A instrução de nivelamento ganha relevância porque ocorre em um contexto em que o movimento indígena do Alto Solimões vem pautando a questão da segurança de forma proativa. O recente I Fórum Internacional Indígena sobre Segurança Pública, Justiça Social e Acordo de Paz em Contexto de Fronteira destacou a urgência de medidas estruturantes e não apenas paliativas. Lideranças Ticuna (Magüta) e outros povos denunciaram a ausência histórica do Estado e reivindicaram um modelo de segurança que respeite o direito consuetudinário e a autodeterminação indígena.

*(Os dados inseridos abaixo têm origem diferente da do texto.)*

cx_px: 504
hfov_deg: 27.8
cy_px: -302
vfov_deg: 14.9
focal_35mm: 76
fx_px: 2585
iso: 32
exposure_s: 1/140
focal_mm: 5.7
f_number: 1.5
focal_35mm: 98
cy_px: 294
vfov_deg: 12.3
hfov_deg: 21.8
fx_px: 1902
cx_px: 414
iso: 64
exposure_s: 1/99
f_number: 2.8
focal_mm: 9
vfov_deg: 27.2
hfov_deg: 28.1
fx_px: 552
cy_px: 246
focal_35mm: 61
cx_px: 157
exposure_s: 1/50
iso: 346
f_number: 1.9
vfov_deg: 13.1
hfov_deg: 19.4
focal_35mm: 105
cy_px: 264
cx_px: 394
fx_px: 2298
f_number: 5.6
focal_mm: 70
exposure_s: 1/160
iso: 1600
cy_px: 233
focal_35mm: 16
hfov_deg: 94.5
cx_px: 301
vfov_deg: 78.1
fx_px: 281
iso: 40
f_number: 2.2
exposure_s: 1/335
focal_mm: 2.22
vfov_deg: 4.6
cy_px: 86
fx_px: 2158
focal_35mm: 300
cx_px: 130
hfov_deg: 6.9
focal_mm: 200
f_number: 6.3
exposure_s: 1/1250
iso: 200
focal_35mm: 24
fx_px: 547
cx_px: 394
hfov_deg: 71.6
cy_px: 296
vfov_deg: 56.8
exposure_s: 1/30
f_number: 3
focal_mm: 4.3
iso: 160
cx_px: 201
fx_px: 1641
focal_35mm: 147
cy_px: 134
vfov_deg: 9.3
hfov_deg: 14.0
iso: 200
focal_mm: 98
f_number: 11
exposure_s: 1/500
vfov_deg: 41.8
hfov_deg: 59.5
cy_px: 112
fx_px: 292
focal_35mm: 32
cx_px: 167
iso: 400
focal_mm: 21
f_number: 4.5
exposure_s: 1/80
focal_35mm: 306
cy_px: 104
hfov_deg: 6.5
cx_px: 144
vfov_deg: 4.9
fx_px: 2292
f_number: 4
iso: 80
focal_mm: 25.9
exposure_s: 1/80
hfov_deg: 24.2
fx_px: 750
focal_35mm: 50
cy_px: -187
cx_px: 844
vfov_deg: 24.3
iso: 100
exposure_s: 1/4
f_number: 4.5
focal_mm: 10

A presença da PM, portanto, só terá legitimidade se vier acompanhada de um compromisso de longo prazo, que contemple políticas públicas para juventude, fortalecimento cultural, apoio à economia comunitária e vigilância territorial indígena.

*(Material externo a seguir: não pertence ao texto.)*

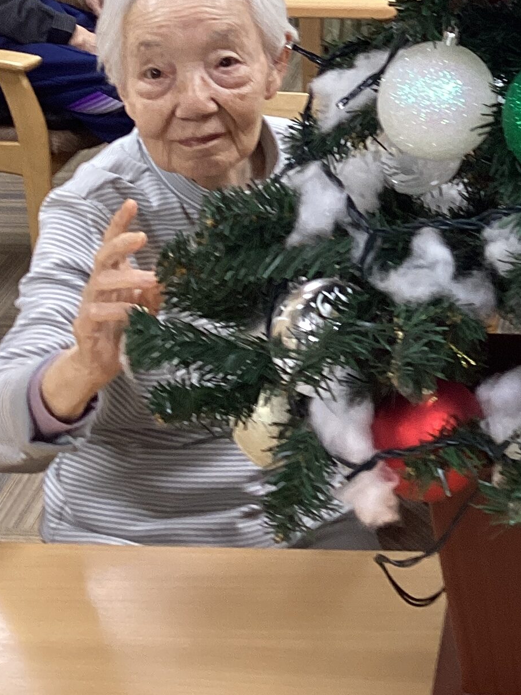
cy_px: -104
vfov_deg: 22.0
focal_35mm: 83
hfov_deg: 17.3
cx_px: 548
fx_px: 1666
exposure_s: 1/50
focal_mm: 3.3
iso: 100
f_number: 2.4
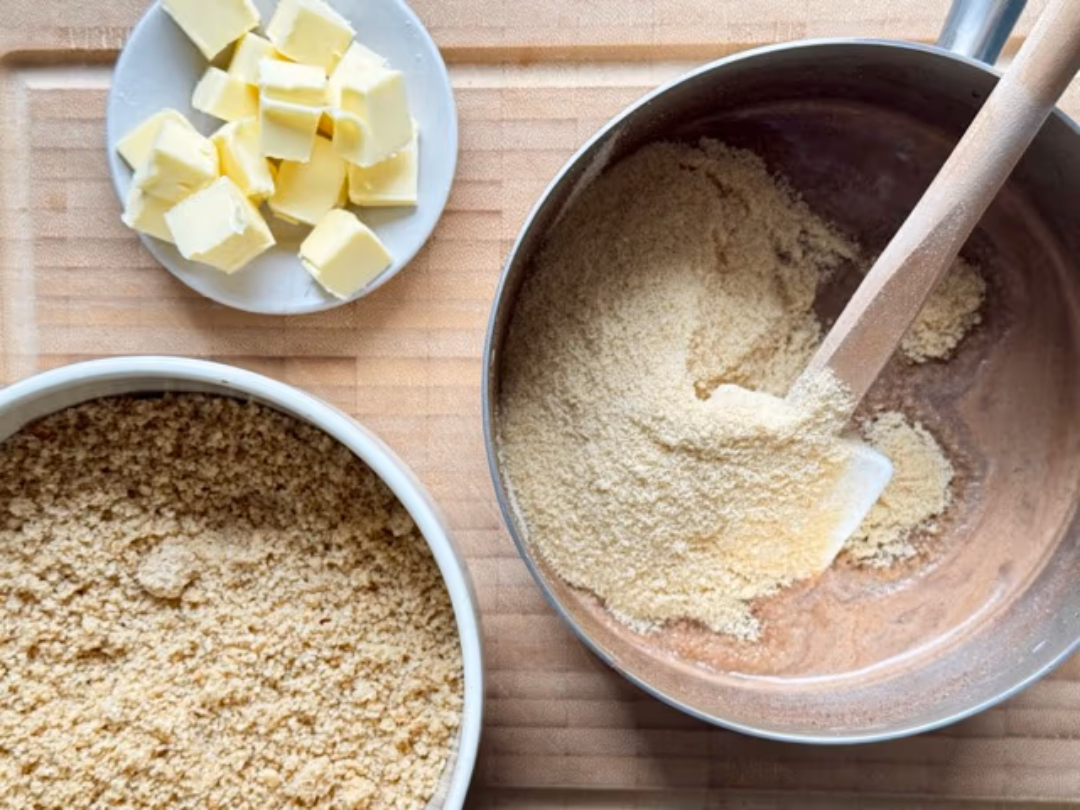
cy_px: 405
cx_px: 540
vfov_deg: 38.7
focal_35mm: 37
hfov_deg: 50.1
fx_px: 1154
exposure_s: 1/56
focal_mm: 6.76
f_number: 1.78
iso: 250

O evento contou com a presença do Comandante do 8° BPM, representantes do CAIS Povos Indígenas, da Coordenação Regional Alto Solimões da FUNAI, da Prefeitura de Tabatinga e do DSEI-ARS. Essa composição sinaliza uma tentativa de articulação democrática e interinstitucional, reconhecendo que a segurança em terras indígenas não pode ser monopólio das forças militares, mas precisa envolver múltiplos atores sociais.

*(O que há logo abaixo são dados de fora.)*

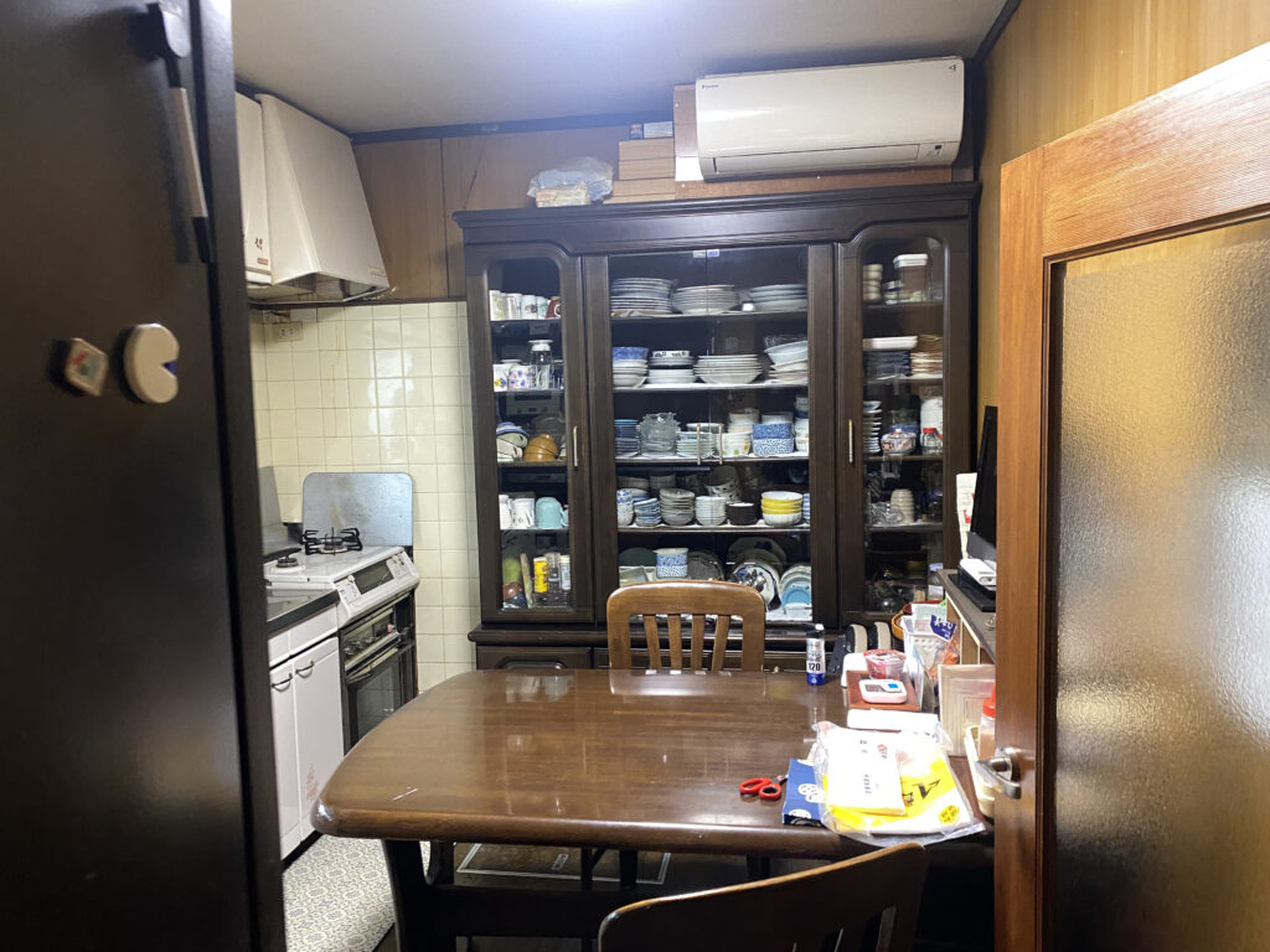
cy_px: 476
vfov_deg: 53.1
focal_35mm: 26
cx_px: 635
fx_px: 954
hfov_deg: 67.3
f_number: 1.8
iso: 250
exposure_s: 1/50
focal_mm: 4.25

A realização dessa instrução representa o reconhecimento de que territórios indígenas exigem abordagem diferenciada. A operação que será iniciada em Belém do Solimões e Feijoal neste sábado, 4 de outubro, deve buscar não apenas conter o narcotráfico e o consumo abusivo de álcool e drogas, mas também construir confiança mútua entre policiais e comunidade. Portanto, a segurança só será plena quando associada à justiça social, ao respeito à diversidade cultural e ao cumprimento dos direitos garantidos pela Constituição Federal de 1988 e pela Convenção 169 da OIT.
A chegada do policiamento provisório à região trouxe um sentimento de alívio e confiança para a comunidade Magüta. Com a presença dos agentes, espera-se um reforço imediato na vigilância e proteção das áreas estratégicas, garantindo a integridade do território frente a ameaças externas. Essa medida não apenas assegura a segurança física das famílias e das lideranças locais, mas também fortalece a sensação de pertencimento e respeito pelos direitos indígenas. Para os moradores, cada patrulha representa simboliza o reconhecimento da importância da preservação do território e o compromisso das autoridades com a proteção cultural e ambiental da região.